═════ Page excerpt ═════

John McCain, R-Ariz.
Hot temper or just hot air?
Who says John McCain doesn't have the temperament to be president?
In its never-ending search for issues that don’t matter, the media created a firestorm last week
over the weighty question of whether Sen. John McCain, R-Ariz., has “the temperament” to be president,
given his “fiery temper” and propensity to call people he disagrees with “liars” and “idiots.”
The press coverage sounded less like political analysis and more like a nursery-school report card:
“Johnny is smart, honest and is good with scissors, but lacks self-control and doesn’t play well with
others. Not sure he has the temperament to be bathroom monitor.”
“Do I insult anybody or fly off the handle or anything like that?” said McCain. “No, I don’t.” Now, I
have too much respect for the senator as a man of deeply and passionately held convictions to believe
that. Personally, I could never trust a man who does not occasionally see red.
Unfortunately, by denying the charges instead of laughing at them, McCain legitimized this line of
questioning. Haven’t we had enough of politicians falling into the trap of answering questions about
their private lives by issuing fake denials or splitting hairs? Are we now going to have to endure
finger-wagging declarations: “I did not get pissed at that woman!?”

═════

Exercise 1:
Retype the McCain temper column word for word, starting at "In its never-ending" and ending at "occasionally see red.".

═════ Recorded data ═════

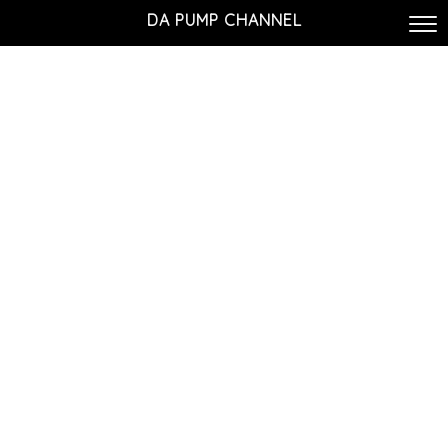
DA PUMP CHANNEL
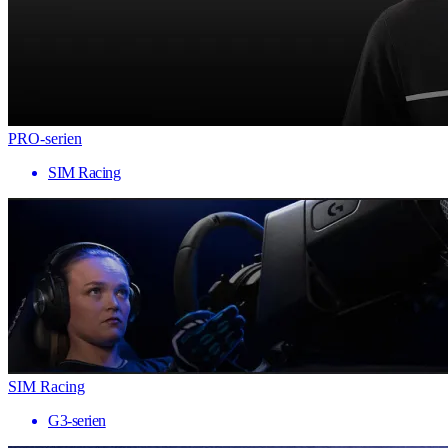
PRO-serien
SIM Racing
SIM Racing
G3-serien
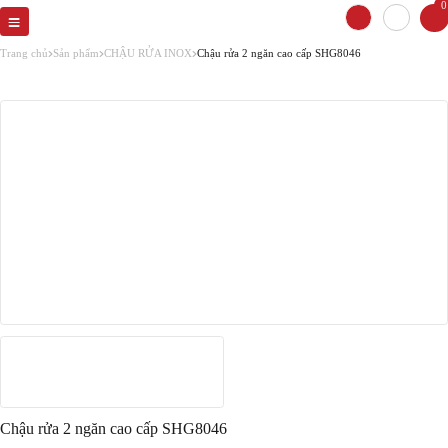
0
Trang chủ
Sản phẩm
CHẬU RỬA INOX
Chậu rửa 2 ngăn cao cấp SHG8046
Chậu rửa 2 ngăn cao cấp SHG8046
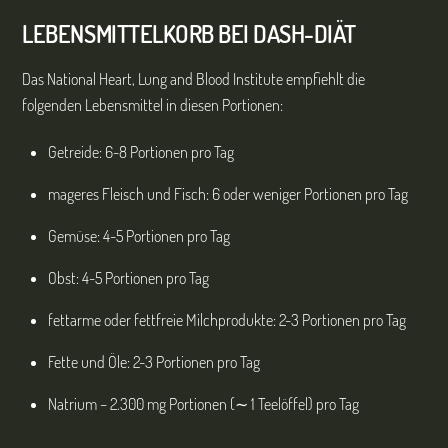
LEBENSMITTELKORB BEI DASH-DIÄT
Das National Heart, Lung and Blood Institute empfiehlt die
folgenden Lebensmittel in diesen Portionen:
Getreide: 6-8 Portionen pro Tag
mageres Fleisch und Fisch: 6 oder weniger Portionen pro Tag
Gemüse: 4-5 Portionen pro Tag
Obst: 4-5 Portionen pro Tag
fettarme oder fettfreie Milchprodukte: 2-3 Portionen pro Tag
Fette und Öle: 2-3 Portionen pro Tag
Natrium – 2.300 mg Portionen (∼ 1 Teelöffel) pro Tag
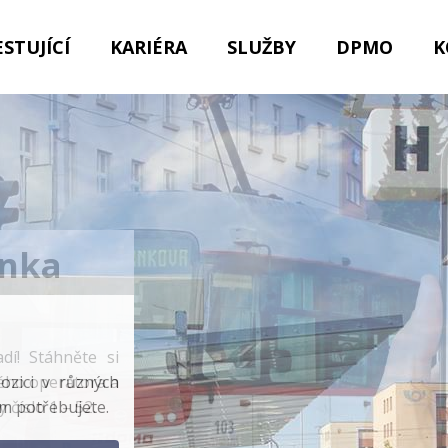
STUJÍCÍ
KARIÉRA
SLUŽBY
DPMO
K
enka
í! Stáhněte si
vého operátora a
 číslo 1 – 52.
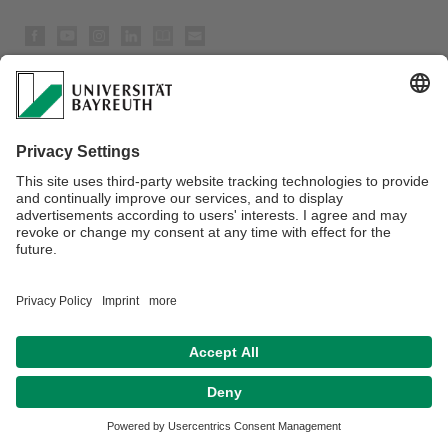
Datenschutz / Disclaimer
Impressum
Hausordnung
Sitemap
Kontakt
Barrierefreiheitserklärung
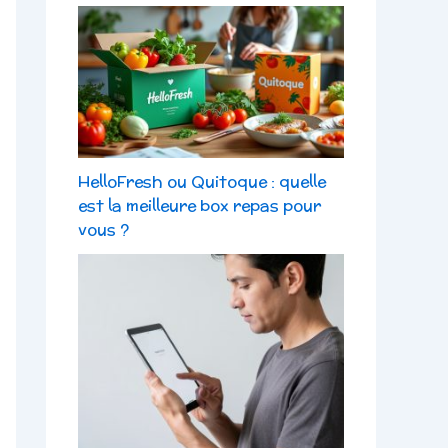
HelloFresh ou Quitoque : quelle
est la meilleure box repas pour
vous ?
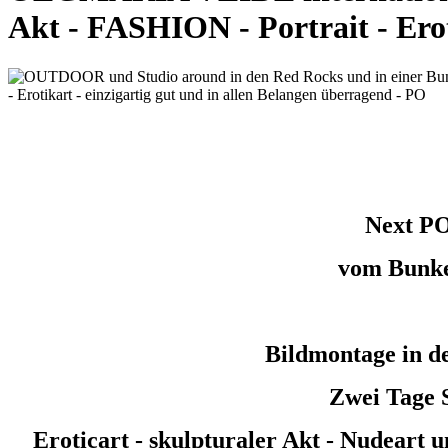
Akt - FASHION - Portrait - Erot
Next PO
vom Bunke
Bildmontage in 
Zwei Tage 
Eroticart - skulpturaler Akt - Nudear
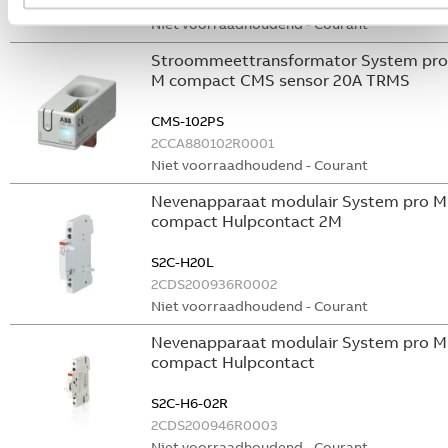
GHS2001901R0003
Niet voorraadhoudend - Courant
Stroommeettransformator System pro
M compact CMS sensor 20A TRMS
CMS-102PS
2CCA880102R0001
Niet voorraadhoudend - Courant
Nevenapparaat modulair System pro M
compact Hulpcontact 2M
S2C-H20L
2CDS200936R0002
Niet voorraadhoudend - Courant
Nevenapparaat modulair System pro M
compact Hulpcontact
S2C-H6-02R
2CDS200946R0003
Niet voorraadhoudend - Courant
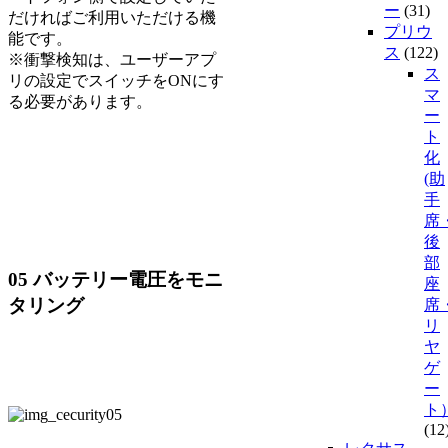
ー
(31)
だければご利用いただける機
プリウ
能です。
ス
(122)
※衝撃検知は、ユーザーアプ
ス
リの設定でスイッチをONにす
マ
る必要があります。
ー
ト
化
(助
手
席
後
部
05 バッテリー電圧をモニ
座
タリング
席
リ
ヤ
ゲ
ー
ト
(12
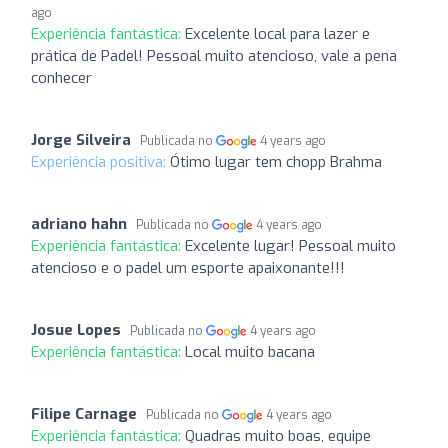
ago
Experiência fantástica:
Excelente local para lazer e
prática de Padel! Pessoal muito atencioso, vale a pena
conhecer
Jorge Silveira
Publicada no
4 years ago
Experiência positiva:
Ótimo lugar tem chopp Brahma
adriano hahn
Publicada no
4 years ago
Experiência fantástica:
Excelente lugar! Pessoal muito
atencioso e o padel um esporte apaixonante!!!
Josue Lopes
Publicada no
4 years ago
Experiência fantástica:
Local muito bacana
Filipe Carnage
Publicada no
4 years ago
Experiência fantástica:
Quadras muito boas, equipe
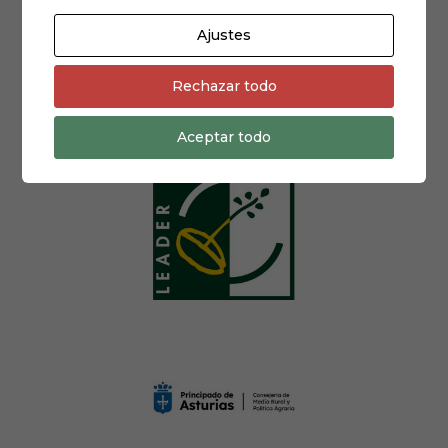
Ajustes
Rechazar todo
Aceptar todo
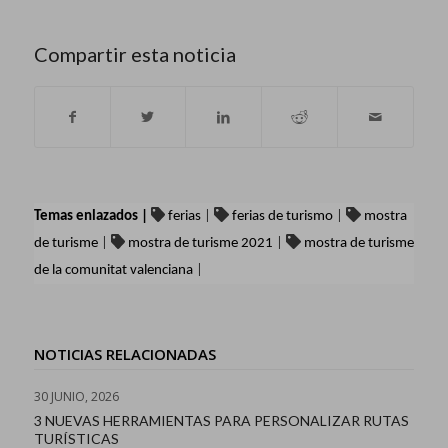
Compartir esta noticia
Temas enlazados |
ferias
|
ferias de turismo
|
mostra
de turisme
|
mostra de turisme 2021
|
mostra de turisme
de la comunitat valenciana
|
NOTICIAS RELACIONADAS
30 JUNIO, 2026
3 NUEVAS HERRAMIENTAS PARA PERSONALIZAR RUTAS
TURÍSTICAS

═════

Exercise 2:
Echo the rows verbatim, starting at the line that contains "Compartir esta noticia" and ending at the last line of the rows.

Answer area 1:
In its never-ending search for issues that don’t matter, the media created a firestorm last week
over the weighty question of whether Sen. John McCain, R-Ariz., has “the temperament” to be president,
given his “fiery temper” and propensity to call people he disagrees with “liars” and “idiots.”
The press coverage sounded less like political analysis and more like a nursery-school report card:
“Johnny is smart, honest and is good with scissors, but lacks self-control and doesn’t play well with
others. Not sure he has the temperament to be bathroom monitor.”
“Do I insult anybody or fly off the handle or anything like that?” said McCain. “No, I don’t.” Now, I
have too much respect for the senator as a man of deeply and passionately held convictions to believe
that. Personally, I could never trust a man who does not occasionally see red.

Answer area 2:
Compartir esta noticia
Temas enlazados |
ferias
|
ferias de turismo
|
mostra
de turisme
|
mostra de turisme 2021
|
mostra de turisme
de la comunitat valenciana
|
NOTICIAS RELACIONADAS
30 JUNIO, 2026
3 NUEVAS HERRAMIENTAS PARA PERSONALIZAR RUTAS
TURÍSTICAS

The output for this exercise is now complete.